= Exercise aim =
Check every line of the listing below for the word "scshape" and give the number of lines where it appears, with nothing added.
Records for this task below:
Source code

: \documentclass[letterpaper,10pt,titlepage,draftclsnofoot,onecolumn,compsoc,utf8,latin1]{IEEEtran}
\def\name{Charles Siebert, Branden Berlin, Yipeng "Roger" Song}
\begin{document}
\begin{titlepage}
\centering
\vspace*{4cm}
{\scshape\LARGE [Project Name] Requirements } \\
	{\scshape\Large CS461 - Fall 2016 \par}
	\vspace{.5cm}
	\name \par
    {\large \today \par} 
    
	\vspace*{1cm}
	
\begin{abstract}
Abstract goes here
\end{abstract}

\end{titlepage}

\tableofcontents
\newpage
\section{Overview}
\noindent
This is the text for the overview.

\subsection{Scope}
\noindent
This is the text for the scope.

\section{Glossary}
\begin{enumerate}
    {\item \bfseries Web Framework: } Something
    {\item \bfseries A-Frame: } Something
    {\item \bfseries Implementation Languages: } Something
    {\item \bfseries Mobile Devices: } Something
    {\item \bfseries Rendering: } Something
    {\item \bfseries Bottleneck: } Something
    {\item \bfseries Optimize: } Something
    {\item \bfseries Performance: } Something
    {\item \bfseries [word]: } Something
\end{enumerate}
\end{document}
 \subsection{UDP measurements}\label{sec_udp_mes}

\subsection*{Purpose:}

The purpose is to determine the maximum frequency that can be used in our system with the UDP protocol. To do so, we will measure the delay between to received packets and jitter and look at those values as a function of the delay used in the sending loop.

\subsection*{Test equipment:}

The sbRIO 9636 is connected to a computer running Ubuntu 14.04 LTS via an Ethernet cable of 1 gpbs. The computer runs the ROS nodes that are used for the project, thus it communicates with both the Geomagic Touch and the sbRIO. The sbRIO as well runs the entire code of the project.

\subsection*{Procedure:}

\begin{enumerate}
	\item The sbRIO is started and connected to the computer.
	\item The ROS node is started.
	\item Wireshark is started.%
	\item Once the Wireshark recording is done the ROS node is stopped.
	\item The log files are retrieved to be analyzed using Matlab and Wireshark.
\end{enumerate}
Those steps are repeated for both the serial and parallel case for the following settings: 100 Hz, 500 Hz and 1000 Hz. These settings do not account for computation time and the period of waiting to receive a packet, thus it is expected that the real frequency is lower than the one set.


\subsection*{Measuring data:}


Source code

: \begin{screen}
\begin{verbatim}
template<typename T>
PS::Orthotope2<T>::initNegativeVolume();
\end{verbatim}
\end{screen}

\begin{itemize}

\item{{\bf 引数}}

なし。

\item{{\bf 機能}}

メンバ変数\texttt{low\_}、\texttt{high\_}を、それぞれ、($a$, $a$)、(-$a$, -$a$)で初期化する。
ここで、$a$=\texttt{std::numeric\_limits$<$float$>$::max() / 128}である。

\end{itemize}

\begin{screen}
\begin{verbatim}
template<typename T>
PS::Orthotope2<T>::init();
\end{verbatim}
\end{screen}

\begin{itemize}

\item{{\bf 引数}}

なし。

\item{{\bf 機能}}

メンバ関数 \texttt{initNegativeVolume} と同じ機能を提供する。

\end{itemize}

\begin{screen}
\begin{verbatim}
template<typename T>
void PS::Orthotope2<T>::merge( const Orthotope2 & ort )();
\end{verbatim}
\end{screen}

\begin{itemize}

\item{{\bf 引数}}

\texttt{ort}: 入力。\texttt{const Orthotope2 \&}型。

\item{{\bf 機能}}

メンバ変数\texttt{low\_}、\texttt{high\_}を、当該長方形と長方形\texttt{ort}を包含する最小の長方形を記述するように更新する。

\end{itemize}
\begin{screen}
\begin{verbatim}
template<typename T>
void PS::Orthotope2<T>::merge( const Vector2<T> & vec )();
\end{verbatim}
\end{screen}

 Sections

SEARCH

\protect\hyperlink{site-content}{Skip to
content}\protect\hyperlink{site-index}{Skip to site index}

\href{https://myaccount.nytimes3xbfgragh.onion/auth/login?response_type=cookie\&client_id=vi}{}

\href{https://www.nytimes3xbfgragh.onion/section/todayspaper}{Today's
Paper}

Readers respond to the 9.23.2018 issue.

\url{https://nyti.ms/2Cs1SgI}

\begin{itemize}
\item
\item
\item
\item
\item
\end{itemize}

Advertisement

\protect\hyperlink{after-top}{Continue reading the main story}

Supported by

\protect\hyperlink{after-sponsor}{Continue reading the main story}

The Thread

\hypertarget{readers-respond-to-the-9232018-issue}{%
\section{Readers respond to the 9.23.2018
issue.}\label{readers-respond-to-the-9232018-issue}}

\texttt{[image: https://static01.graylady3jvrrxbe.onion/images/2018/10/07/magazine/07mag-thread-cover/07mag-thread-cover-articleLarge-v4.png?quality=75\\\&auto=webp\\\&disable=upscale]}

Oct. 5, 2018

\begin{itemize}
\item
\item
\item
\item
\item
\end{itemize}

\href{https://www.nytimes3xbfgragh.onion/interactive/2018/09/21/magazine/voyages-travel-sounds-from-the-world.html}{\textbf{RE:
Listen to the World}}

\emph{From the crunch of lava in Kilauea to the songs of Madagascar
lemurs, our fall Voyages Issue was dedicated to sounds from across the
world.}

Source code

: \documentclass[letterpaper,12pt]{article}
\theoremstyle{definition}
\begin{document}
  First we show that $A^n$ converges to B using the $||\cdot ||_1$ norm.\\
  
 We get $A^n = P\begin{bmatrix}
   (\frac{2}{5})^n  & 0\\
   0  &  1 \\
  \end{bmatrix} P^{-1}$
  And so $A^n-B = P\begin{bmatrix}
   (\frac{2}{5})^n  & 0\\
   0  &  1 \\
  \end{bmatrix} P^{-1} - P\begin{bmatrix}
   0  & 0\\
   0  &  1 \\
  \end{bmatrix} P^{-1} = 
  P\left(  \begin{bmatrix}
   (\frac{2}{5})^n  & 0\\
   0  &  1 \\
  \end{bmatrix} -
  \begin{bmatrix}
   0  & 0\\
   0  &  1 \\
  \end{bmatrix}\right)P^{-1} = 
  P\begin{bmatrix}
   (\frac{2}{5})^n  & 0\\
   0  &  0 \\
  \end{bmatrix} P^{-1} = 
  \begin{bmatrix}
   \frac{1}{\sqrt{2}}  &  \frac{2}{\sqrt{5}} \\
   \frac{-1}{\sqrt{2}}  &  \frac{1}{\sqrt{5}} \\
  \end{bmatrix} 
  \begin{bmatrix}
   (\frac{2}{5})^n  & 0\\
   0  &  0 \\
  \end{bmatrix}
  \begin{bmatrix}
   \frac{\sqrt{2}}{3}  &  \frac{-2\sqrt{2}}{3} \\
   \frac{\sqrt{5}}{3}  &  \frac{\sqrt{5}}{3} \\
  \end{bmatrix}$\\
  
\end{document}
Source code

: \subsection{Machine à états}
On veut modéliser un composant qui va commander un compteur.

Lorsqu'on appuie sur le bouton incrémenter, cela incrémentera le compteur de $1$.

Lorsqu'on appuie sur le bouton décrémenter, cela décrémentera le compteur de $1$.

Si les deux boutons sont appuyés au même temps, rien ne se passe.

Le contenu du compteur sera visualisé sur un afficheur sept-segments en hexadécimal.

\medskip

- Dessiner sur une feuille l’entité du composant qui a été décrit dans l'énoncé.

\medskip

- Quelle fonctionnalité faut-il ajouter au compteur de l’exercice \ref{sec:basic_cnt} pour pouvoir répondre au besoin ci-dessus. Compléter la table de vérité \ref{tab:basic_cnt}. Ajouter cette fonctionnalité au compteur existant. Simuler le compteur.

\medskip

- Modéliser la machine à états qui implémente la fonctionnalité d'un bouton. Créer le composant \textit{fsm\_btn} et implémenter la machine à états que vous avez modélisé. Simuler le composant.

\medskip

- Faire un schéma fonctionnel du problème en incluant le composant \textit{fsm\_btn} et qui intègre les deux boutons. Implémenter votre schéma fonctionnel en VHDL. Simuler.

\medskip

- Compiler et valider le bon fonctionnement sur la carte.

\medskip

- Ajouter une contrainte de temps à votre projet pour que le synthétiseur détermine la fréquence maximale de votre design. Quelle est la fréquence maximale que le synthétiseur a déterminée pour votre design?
End of Records for this task.
= Result =
2